Stellungnahme zum Lieferstopp der Injektionslösung von Pyridostigmin für die parenterale Anwendung
Momentan ist Pyridostigmin für die intravenöse Verabreichung nicht lieferbar, was vor allem für die Betreuung von Patienten in Krisenphasen aber auch perioperativ eine Herausforderung sein kann. Aus diesem Grund hat der Ärztliche Beirat der DMG im Schulterschluss mit der Deutschen Gesellschaft für Neurologie (DGN) eine Stellungnahme verfasst und zeigt eine Alternative auf.
Stellungnahme der Kommission für neuromuskuläre Erkrankungen der Deutschen Gesellschaft für Neurologie und des Ärztlichen Beirates der Deutschen Myasthenie Gesellschaft zum Lieferstopp der Injektionslösung von Pyridostigmin für die parenterale Anwendung (4. März 2024)

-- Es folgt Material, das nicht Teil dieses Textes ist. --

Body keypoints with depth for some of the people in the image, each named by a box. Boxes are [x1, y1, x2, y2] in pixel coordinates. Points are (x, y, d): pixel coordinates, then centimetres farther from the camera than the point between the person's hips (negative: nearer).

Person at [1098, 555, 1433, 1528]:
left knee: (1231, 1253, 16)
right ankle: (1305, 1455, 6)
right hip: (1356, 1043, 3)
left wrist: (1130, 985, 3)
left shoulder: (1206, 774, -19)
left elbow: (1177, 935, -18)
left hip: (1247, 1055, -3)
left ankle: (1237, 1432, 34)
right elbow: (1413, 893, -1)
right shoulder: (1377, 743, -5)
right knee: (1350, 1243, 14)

Intravenöses Pyridostigmin wird nicht mehr vertrieben, da die Produktion von intravenösem Pyridostigmin laut Angaben des Herstellers eingestellt wurde und keine Wiederaufnahme der Produktion geplant ist (Stand: 29.02.2024). Die intravenöse Pyridostigmin-Therapie hat in der Myasthenie-Therapie vor allem perioperativ und peripartal sowie zur Behandlung der schweren Exazerbation und myasthenen Krise einen wichtigen Stellenwert.

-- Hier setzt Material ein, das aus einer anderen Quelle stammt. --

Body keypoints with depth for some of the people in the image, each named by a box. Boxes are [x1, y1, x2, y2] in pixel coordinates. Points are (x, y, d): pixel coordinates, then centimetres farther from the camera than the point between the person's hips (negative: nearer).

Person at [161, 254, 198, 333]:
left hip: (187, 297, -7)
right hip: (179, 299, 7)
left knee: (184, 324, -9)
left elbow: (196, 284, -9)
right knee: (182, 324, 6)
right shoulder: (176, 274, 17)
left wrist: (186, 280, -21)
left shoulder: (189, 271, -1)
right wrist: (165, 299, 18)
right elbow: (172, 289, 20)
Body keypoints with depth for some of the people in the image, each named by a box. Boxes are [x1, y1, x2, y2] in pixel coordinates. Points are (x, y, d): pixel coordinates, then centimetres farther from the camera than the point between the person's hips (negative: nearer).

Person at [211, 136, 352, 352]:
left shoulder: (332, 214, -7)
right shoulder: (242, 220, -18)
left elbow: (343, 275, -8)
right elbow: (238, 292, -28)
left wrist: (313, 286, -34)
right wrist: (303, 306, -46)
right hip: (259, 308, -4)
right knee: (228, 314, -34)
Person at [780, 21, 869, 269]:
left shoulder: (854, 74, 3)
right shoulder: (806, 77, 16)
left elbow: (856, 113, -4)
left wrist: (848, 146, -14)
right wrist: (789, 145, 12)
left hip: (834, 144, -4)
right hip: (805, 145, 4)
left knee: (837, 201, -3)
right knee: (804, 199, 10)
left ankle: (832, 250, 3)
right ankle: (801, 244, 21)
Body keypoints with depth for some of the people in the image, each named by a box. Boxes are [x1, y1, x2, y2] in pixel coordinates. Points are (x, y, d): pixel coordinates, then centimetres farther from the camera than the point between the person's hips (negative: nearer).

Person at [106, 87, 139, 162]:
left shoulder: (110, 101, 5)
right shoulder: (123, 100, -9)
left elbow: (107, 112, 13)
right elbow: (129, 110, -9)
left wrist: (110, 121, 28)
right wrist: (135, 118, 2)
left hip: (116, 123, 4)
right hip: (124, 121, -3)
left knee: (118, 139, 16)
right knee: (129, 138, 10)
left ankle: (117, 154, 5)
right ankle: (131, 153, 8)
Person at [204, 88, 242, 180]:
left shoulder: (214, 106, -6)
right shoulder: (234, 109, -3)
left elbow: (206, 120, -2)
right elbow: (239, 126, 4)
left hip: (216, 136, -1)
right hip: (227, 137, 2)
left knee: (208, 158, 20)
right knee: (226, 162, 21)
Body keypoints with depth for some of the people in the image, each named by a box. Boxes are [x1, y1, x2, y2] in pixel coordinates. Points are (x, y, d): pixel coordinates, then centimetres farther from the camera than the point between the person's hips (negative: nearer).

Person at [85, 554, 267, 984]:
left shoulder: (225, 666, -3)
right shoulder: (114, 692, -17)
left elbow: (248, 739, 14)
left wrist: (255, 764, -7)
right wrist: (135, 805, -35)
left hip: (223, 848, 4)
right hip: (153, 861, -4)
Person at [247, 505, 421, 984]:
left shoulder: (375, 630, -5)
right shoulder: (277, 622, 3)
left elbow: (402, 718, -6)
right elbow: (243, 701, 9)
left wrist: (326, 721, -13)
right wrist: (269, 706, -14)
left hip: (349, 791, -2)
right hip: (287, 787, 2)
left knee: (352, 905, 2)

Die Kommission für neuromuskuläre Erkrankungen der Deutschen Gesellschaft für Neurologie und der Ärztliche Beirat der Deutschen Myasthenie Gesellschaft verweisen auf die Möglichkeit der Anwendung von Neostigmin (Off-Label-Gebrauch), der derzeit einzig verfügbaren intravenösen Alternative in dieser Indikation.

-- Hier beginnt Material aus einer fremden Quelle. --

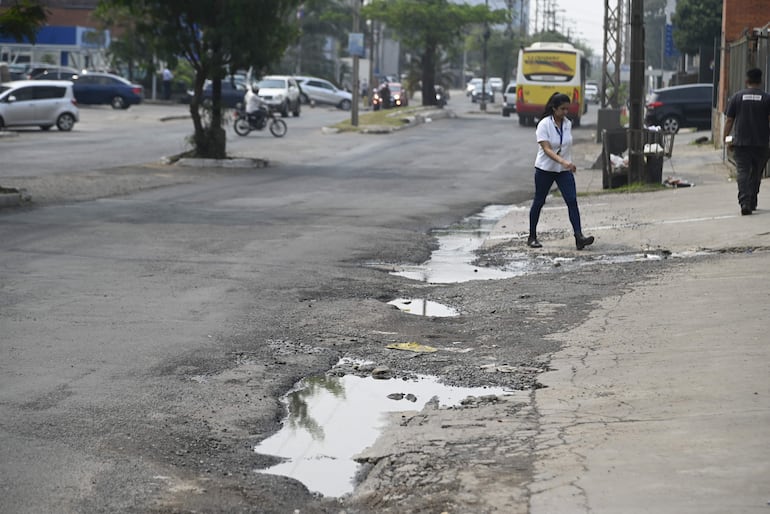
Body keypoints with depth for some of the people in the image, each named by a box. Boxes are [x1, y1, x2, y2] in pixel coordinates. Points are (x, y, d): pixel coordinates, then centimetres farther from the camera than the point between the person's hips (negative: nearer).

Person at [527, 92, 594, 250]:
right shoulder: (544, 124, -16)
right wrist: (564, 162, -37)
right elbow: (546, 149, -25)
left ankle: (579, 237, -19)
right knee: (539, 202, 9)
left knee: (572, 200, -11)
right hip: (545, 169, -4)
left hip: (564, 171, 4)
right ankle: (532, 237, 22)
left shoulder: (568, 124, 1)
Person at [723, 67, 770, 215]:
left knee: (743, 172, -5)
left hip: (741, 142, -1)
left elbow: (729, 121, 2)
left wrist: (726, 138, 9)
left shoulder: (736, 97, 2)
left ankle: (744, 203, -21)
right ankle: (752, 203, 20)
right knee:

Neostigmin kann sowohl als einmalige wie auch als Dauer-Infusion in entsprechender Dosierung verabreicht werden. Für die parenterale Therapie ist in der Fachinformation keine Tageshöchstdosis definiert. In der Regel sollten 8 – 12 mg/Tag nicht überschritten werden. Meist erfolgt die Gabe von 0,5 mg Neostigmin als Bolus mit einer nachfolgenden Perfusordosis-Laufrate von 0,15 – 0,3 mg/h, bis max. 0,5 mg/h (3,6 – 7,2 bzw. 12 mg). Als Faustregel kann für die Umstellung von einer oralen Pyridostigmin-Gabe auf eine i. v. Neostigmin-Gabe ein Faktor von ca. 80:1 angegeben werden. Zum Beispiel würde eine Tagesdosis von 320 mg Pyridostigmin (320 mg : 80 = 4 mg) einer stündlichen Perfusordosis-Laufrate von 0,167 mg/h Neostigmin (0,5 mg/ml pro Ampulle, Perfusor 50 ml gesamt: 5 ml = 2,5 mg Neostigmin + 45 ml NaCl 0,9% = 0,05 mg/ml) entsprechen. Im Vergleich zu Pyridostigmin i. v. wurde unter Neostigmin i. v. über vermehrte cholinerge Nebenwirkungen berichtet. Daher sollte die Anwendung ebenso wie bei Pyridostigmin i. v. nur unter Monitoring bzw. intensivmedizinischer Überwachung erfolgen.
Sofern eine Gabe über Ernährungssonde in Frage kommt, kann auch die als Saft zur Verfügung stehende Formulierung von Pyridostigimin (12 mg/ml) eingesetzt werden.
Der Ärztliche Beirat der Deutschen Myasthenie Gesellschaft e. V.